» GIVEN TEXT:
You must of course make sure that the in-app purchases—the products that you want end users to buy—have been registered with the respective app store/s and are available for sale there. The end user of your AppStore App can then buy from the app store. In your MobileTogether design, you will design the interactions between your AppStore App and the app store so as to correctly transact an in-app purchase.

MTDInAppArchitecture

Below, we first provide an overview of the categories of in-app purchases and then outline the broad steps for setting up in-app purchases in a MobileTogether design. In the sub-sections of this section, we describe these steps in detail. The section is rounded off with a description of an example project, which is delivered with your installation of MobileTogether Designer and located in the Tutorials folder of MobileTogether Designer.

 

App store documentation

For information about the procedures at the different app stores, see the relevant documentation at the respective app store. It is important that you understand the workflow requirements for each app store and make sure that you implement them correctly when creating the design of your AppStore App.

 

The links below provide entry points to the app store documentation.

» DATA FOR REVIEW:
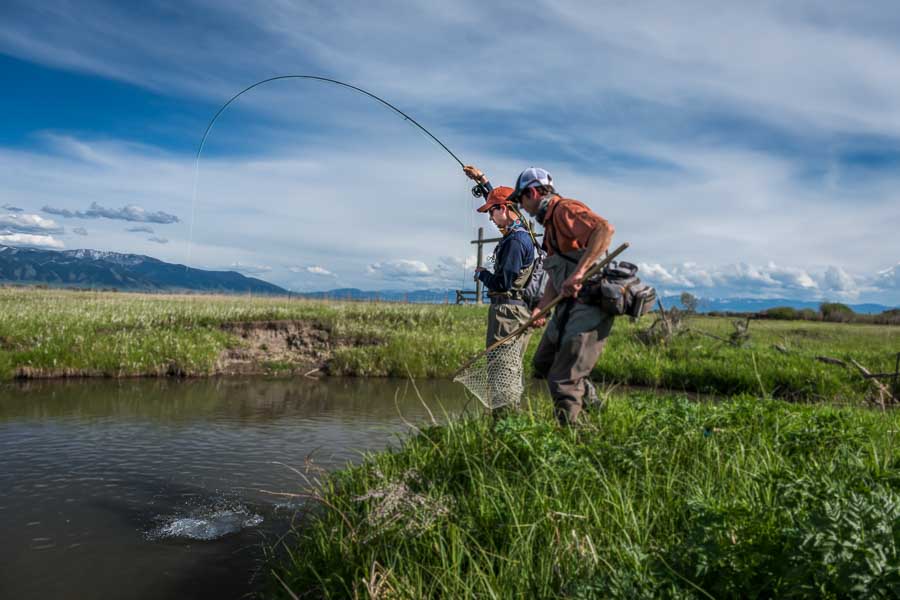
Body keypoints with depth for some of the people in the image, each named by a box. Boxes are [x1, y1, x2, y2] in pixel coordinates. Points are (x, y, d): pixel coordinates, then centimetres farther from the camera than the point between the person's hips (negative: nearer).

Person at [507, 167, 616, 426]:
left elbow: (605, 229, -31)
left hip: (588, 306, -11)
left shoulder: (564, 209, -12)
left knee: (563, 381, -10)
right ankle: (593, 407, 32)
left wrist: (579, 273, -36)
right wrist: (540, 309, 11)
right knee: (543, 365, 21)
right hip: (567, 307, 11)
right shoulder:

» WORK TASK 1:
Answer these questions from the text on in-app purchases in MobileTogether, one answer per line, marked to match:
(a) With what must the in-app purchases be registered?
(b) In which folder is the example project located?
(c) Where should you look for information about the procedures at the different app stores?
» WORK TASK 2: Swap "overview" for "summary" and write out the in-app purchases text again, starting at "Below, we first" and ending at "your AppStore App.".
» WORK TASK 3: Carry on the MobileTogether in-app purchases text from the point where it stops.
The lines play no part in these tasks.

» RESPONSE 1:
(a) With the respective app store/s.
(b) In the Tutorials folder of MobileTogether Designer.
(c) In the relevant documentation at the respective app store.

» RESPONSE 2:
Below, we first provide an summary of the categories of in-app purchases and then outline the broad steps for setting up in-app purchases in a MobileTogether design. In the sub-sections of this section, we describe these steps in detail. The section is rounded off with a description of an example project, which is delivered with your installation of MobileTogether Designer and located in the Tutorials folder of MobileTogether Designer.

 

App store documentation

For information about the procedures at the different app stores, see the relevant documentation at the respective app store. It is important that you understand the workflow requirements for each app store and make sure that you implement them correctly when creating the design of your AppStore App.

» RESPONSE 3:
Android/Google: https://developer.android.com/google/play/billing

iOS/Apple: https://developer.apple.com/documentation/storekit/in-app_purchase

Windows/Microsoft: https://docs.microsoft.com/en-us/windows/uwp/monetize/

Windows/Microsoft: https://docs.microsoft.com/en-us/windows/uwp/publish/set-app-pricing-and-availability

Windows/Microsoft: https://docs.microsoft.com/en-us/windows/uwp/publish/add-on-submissions

 

Categories of in-app purchases

There are three categories of in-app purchases:

 

Consumables: These are purchases that are consumed within the app, such as game currency. They are bought once, depleted, and can be purchased again.

Non-consumables: These are content or services that are purchased once and do not expire, for example, filters in a photo app.

Subscriptions: These are access to periodically updated content or services, such as a monthly magazine. Subscription charges recur until canceled.

 

Setting up in-app purchases for an MT project

The broad steps for enabling in-app purchases in your AppStore App are as follows:

 

1.Via your app store account, create the in-app products (or SKUs, stock-keeping units) that you want to make available as in-app purchases. During this process, you will give each product, among other properties, an ID, a name and description, and set the product's price. Product IDs in the different app stores each have a specific and different format. So note down these product IDs; you will need them in the MT design when you map the store IDs to the product's name in the design. In the design, you will work with this single product name.

2.In the MT design, for each product that you want to make available as an in-app purchase, map that product's IDs in the different app stores to one product name. This product name will be used in the design as the product's identifier. By using a common name for a product's different IDs in the respective app stores, we obviate referencing, in the design, a single product via multiple identifiers.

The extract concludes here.